-- Instructions for the task --
Look through the records below for the line with "left wrist: (931, 755, -26)" and the line with "right knee: (1108, 935, -25)", then return those lines and all lines between, exactly.
━━ Dataset
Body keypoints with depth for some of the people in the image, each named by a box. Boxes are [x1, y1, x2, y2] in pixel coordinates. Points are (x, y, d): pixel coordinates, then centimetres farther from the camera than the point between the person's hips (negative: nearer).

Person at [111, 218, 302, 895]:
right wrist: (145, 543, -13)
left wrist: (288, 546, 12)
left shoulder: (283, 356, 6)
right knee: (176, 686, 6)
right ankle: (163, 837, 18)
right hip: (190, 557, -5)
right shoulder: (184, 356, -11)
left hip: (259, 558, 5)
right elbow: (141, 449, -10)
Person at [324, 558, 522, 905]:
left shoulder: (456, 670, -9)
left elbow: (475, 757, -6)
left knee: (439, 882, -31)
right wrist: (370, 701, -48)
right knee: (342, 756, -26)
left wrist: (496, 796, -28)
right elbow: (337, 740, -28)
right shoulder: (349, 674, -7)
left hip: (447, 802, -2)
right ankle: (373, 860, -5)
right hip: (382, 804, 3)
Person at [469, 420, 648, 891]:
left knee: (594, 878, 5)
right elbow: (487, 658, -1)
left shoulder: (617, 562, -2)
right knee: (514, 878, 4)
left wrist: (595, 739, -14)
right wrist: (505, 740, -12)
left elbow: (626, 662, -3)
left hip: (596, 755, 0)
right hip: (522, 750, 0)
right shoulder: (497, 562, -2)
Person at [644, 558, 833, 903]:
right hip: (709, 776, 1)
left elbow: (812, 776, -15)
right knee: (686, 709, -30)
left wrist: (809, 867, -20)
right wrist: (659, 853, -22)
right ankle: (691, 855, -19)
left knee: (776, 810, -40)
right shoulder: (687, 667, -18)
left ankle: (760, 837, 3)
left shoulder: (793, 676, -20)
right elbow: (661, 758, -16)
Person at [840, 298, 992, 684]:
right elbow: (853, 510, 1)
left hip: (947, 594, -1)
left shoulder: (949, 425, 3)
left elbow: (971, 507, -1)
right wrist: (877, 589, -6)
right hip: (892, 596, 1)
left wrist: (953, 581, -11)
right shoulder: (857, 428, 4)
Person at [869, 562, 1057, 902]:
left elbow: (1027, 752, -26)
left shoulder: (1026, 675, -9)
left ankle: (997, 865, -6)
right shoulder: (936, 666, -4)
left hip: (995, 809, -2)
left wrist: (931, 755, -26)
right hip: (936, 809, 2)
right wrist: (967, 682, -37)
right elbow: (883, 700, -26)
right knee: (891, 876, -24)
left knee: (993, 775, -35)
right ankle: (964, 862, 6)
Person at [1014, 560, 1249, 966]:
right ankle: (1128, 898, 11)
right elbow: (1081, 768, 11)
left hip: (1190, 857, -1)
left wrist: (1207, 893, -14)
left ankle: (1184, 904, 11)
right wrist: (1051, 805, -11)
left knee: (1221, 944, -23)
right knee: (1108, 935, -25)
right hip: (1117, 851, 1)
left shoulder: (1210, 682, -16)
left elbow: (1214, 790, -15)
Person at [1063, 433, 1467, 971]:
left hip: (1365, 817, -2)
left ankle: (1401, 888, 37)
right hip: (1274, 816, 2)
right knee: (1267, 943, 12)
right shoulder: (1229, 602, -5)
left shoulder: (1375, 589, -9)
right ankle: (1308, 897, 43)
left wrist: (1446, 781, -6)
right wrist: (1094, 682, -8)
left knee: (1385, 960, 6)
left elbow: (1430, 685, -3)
━━━━
-- Task result --
left wrist: (931, 755, -26)
right hip: (936, 809, 2)
right wrist: (967, 682, -37)
right elbow: (883, 700, -26)
right knee: (891, 876, -24)
left knee: (993, 775, -35)
right ankle: (964, 862, 6)
Person at [1014, 560, 1249, 966]:
right ankle: (1128, 898, 11)
right elbow: (1081, 768, 11)
left hip: (1190, 857, -1)
left wrist: (1207, 893, -14)
left ankle: (1184, 904, 11)
right wrist: (1051, 805, -11)
left knee: (1221, 944, -23)
right knee: (1108, 935, -25)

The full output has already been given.